START Entries provided

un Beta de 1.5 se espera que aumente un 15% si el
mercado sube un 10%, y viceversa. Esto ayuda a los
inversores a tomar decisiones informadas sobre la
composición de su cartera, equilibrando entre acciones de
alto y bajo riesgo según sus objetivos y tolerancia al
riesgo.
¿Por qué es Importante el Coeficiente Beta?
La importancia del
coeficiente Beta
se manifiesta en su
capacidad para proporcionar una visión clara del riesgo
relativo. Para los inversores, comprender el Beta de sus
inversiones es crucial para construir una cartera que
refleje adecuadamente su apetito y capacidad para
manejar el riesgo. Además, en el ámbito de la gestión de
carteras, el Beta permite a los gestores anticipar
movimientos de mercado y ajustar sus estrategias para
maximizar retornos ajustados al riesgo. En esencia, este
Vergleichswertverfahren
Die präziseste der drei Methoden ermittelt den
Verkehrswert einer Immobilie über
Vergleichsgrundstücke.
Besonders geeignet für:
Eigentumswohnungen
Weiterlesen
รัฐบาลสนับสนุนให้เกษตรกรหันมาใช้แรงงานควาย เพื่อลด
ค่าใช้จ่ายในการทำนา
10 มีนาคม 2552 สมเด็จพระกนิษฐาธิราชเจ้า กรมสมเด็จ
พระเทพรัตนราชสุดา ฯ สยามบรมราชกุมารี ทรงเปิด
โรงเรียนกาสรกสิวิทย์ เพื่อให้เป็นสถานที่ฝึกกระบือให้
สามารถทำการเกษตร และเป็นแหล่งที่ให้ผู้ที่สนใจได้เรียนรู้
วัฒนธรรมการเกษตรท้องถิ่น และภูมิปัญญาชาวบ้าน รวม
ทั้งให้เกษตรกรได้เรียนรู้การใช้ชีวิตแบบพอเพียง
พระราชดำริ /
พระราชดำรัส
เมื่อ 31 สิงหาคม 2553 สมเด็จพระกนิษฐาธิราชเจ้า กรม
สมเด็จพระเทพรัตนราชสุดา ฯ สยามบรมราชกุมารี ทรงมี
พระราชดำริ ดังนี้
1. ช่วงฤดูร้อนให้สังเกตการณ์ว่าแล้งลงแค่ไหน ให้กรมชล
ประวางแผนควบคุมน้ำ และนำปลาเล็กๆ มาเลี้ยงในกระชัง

END Entries provided
START Entries provided

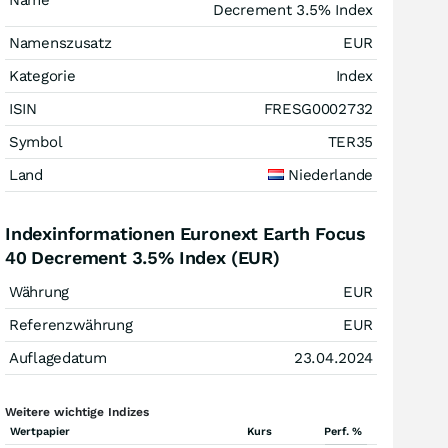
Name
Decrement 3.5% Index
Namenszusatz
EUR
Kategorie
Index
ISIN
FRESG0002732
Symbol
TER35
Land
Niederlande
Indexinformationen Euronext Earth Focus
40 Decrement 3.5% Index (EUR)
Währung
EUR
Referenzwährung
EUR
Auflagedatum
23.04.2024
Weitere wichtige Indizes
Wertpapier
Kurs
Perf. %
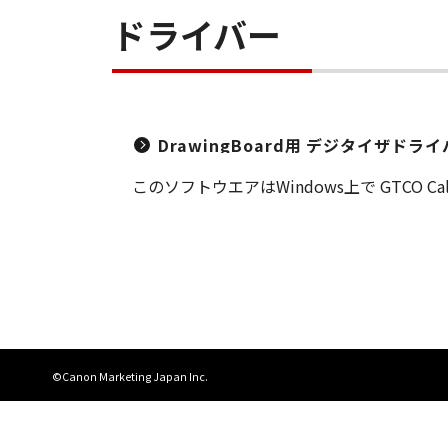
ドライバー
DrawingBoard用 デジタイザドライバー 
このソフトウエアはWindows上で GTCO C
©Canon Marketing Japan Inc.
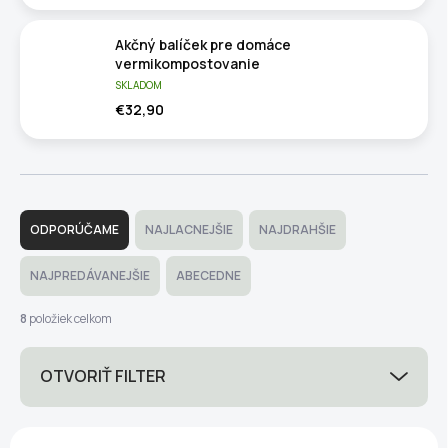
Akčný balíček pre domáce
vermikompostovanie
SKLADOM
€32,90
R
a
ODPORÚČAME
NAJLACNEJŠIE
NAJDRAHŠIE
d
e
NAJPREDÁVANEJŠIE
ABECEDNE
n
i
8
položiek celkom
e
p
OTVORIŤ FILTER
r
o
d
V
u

END Entries provided

- [Problem statement]:
The listing above holds a line with "10 มีนาคม 2552" and a line with "พระราชดำริ ดังนี้". Print the stretch from the first through the second, exactly and alone.

- [Solution to this exercise]:
10 มีนาคม 2552 สมเด็จพระกนิษฐาธิราชเจ้า กรมสมเด็จ
พระเทพรัตนราชสุดา ฯ สยามบรมราชกุมารี ทรงเปิด
โรงเรียนกาสรกสิวิทย์ เพื่อให้เป็นสถานที่ฝึกกระบือให้
สามารถทำการเกษตร และเป็นแหล่งที่ให้ผู้ที่สนใจได้เรียนรู้
วัฒนธรรมการเกษตรท้องถิ่น และภูมิปัญญาชาวบ้าน รวม
ทั้งให้เกษตรกรได้เรียนรู้การใช้ชีวิตแบบพอเพียง
พระราชดำริ /
พระราชดำรัส
เมื่อ 31 สิงหาคม 2553 สมเด็จพระกนิษฐาธิราชเจ้า กรม
สมเด็จพระเทพรัตนราชสุดา ฯ สยามบรมราชกุมารี ทรงมี
พระราชดำริ ดังนี้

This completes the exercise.